### REQUIREMENT:
Rewrite the entries below with "collection date" changed to "date of collection" throughout, keeping everything else the same. Leave the pictures out of your version.

Stored entries
....................

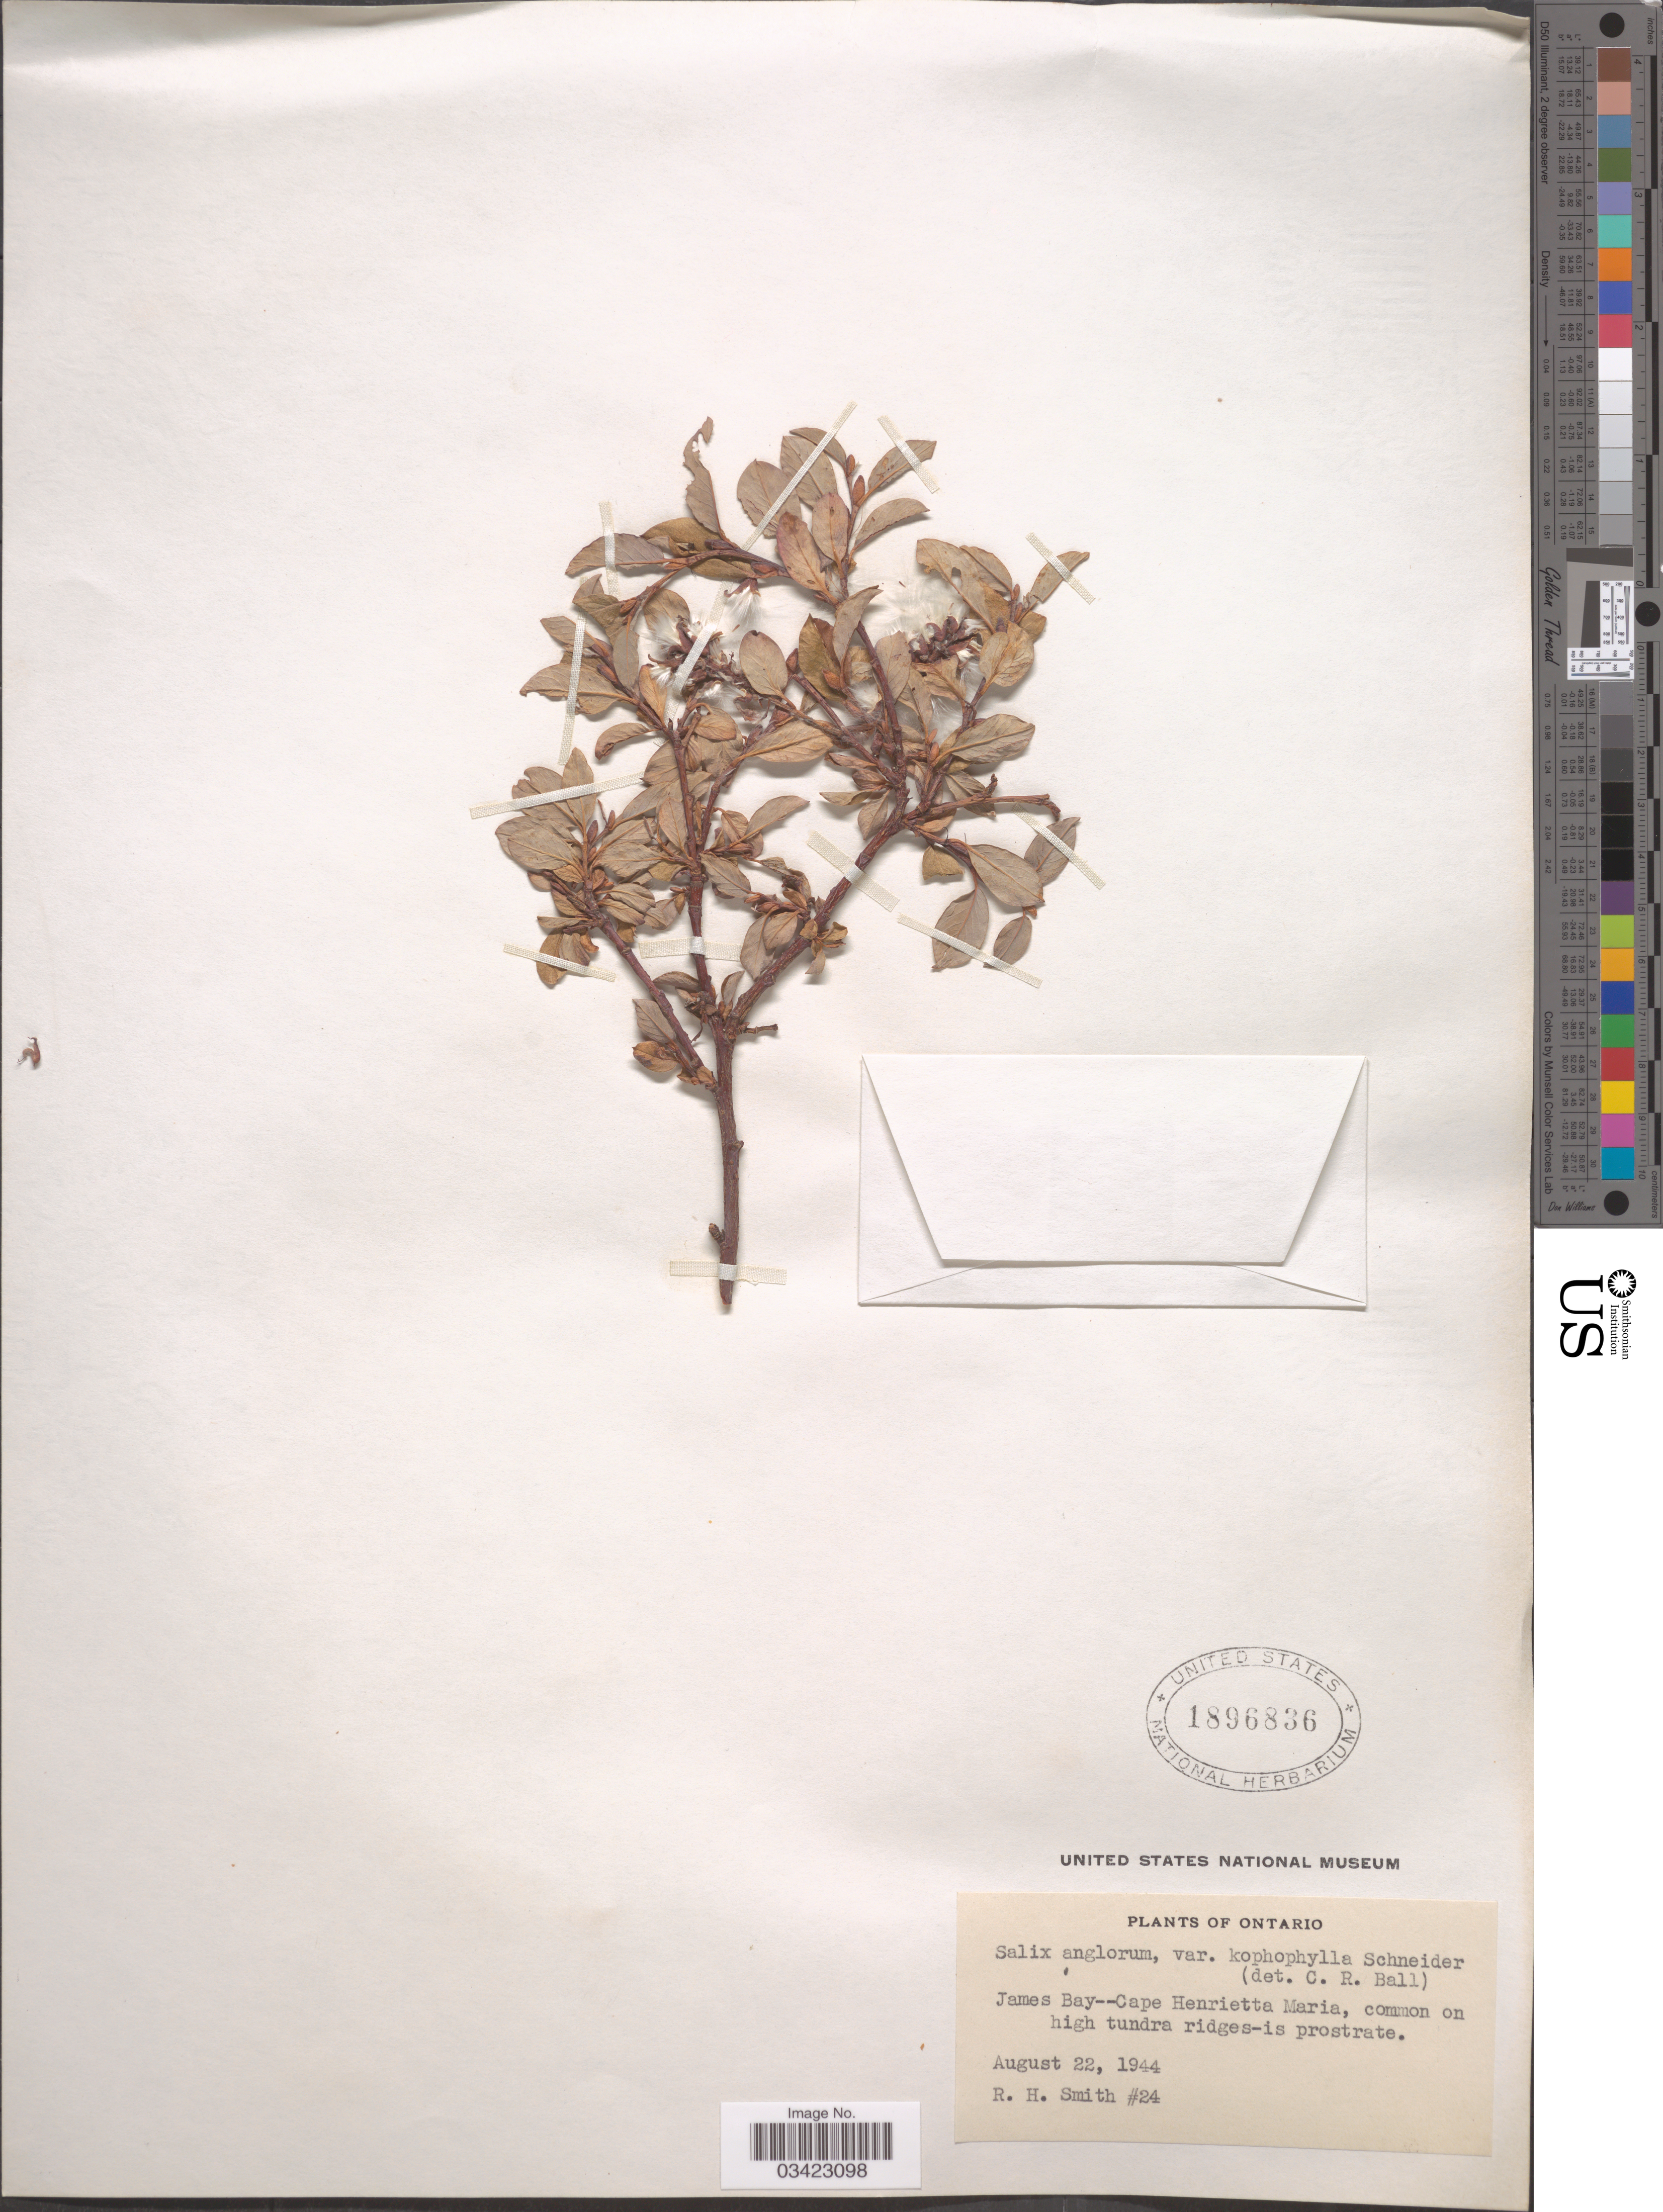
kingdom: Plantae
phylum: Tracheophyta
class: Magnoliopsida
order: Malpighiales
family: Salicaceae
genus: Salix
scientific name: Salix anglorum var. araioclada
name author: C.K. Schneid.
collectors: R. H. Smith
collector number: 24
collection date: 1944-08-22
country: Canada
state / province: Ontario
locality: James Bay--Cape Henrietta Maria.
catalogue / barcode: US 1896836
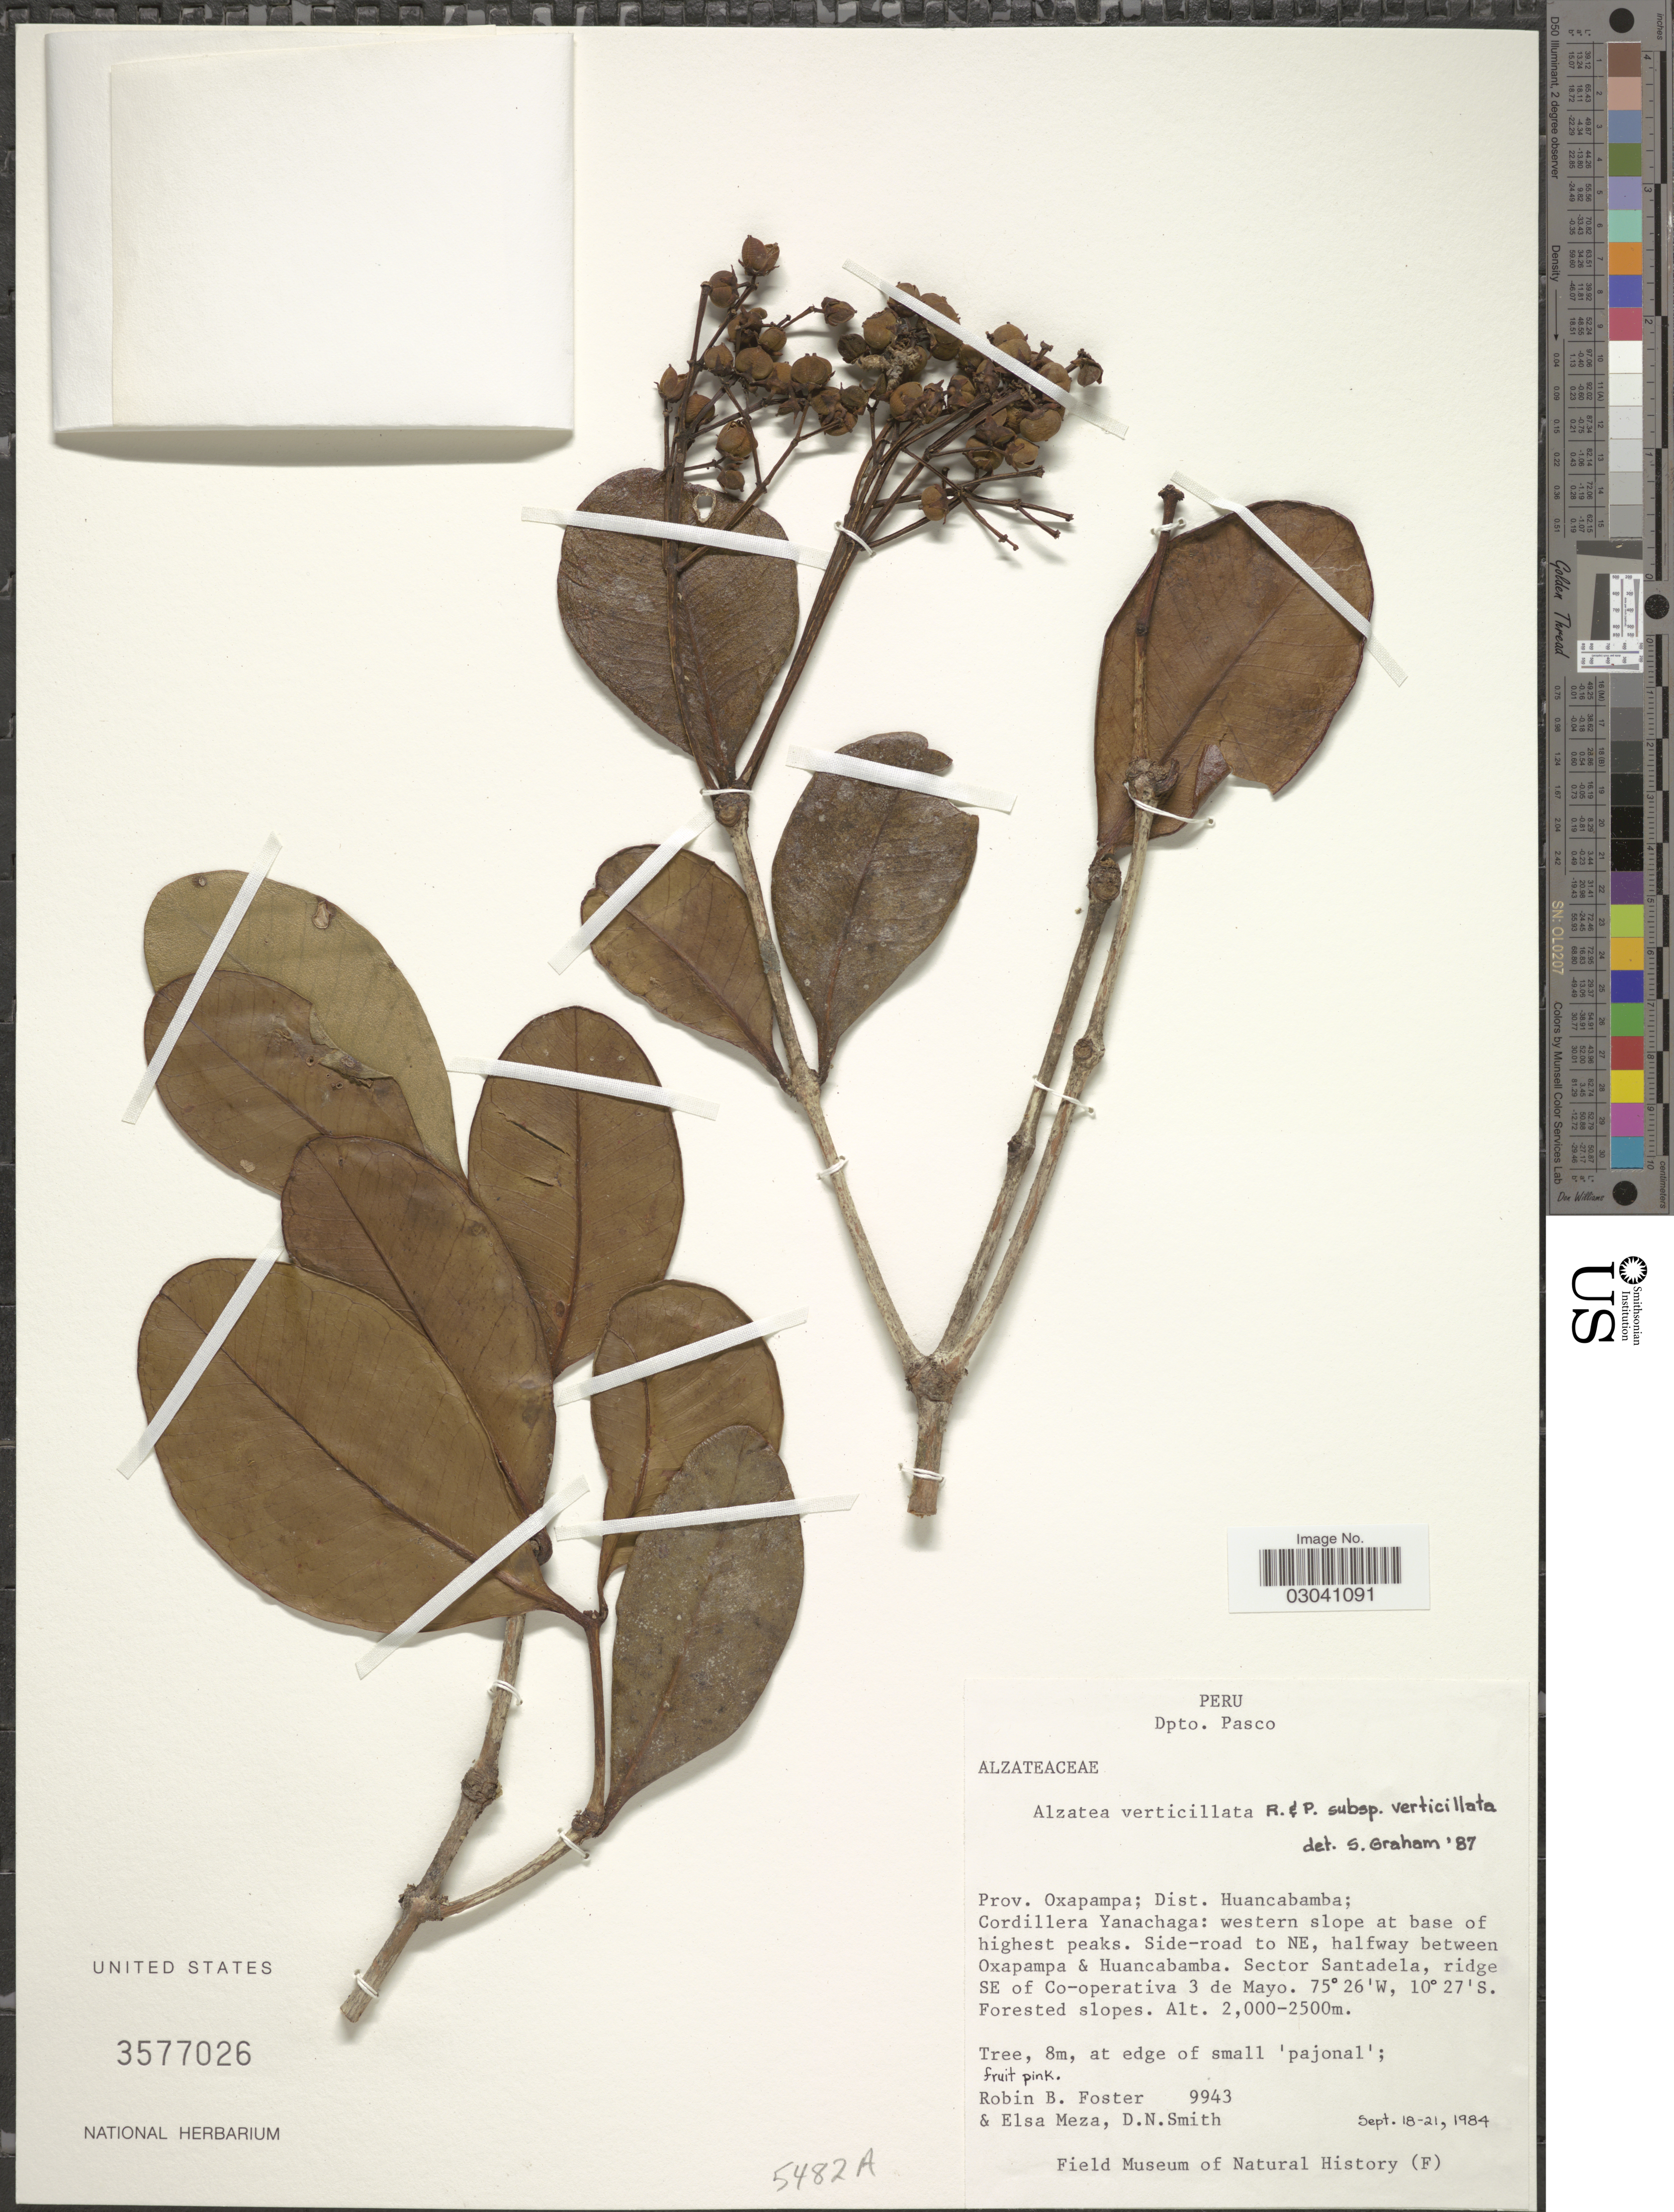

....................

### RESULT:
kingdom: Plantae
phylum: Tracheophyta
class: Magnoliopsida
order: Malpighiales
family: Salicaceae
genus: Salix
scientific name: Salix anglorum var. araioclada
name author: C.K. Schneid.
collectors: R. H. Smith
collector number: 24
date of collection: 1944-08-22
country: Canada
state / province: Ontario
locality: James Bay--Cape Henrietta Maria.
catalogue / barcode: US 1896836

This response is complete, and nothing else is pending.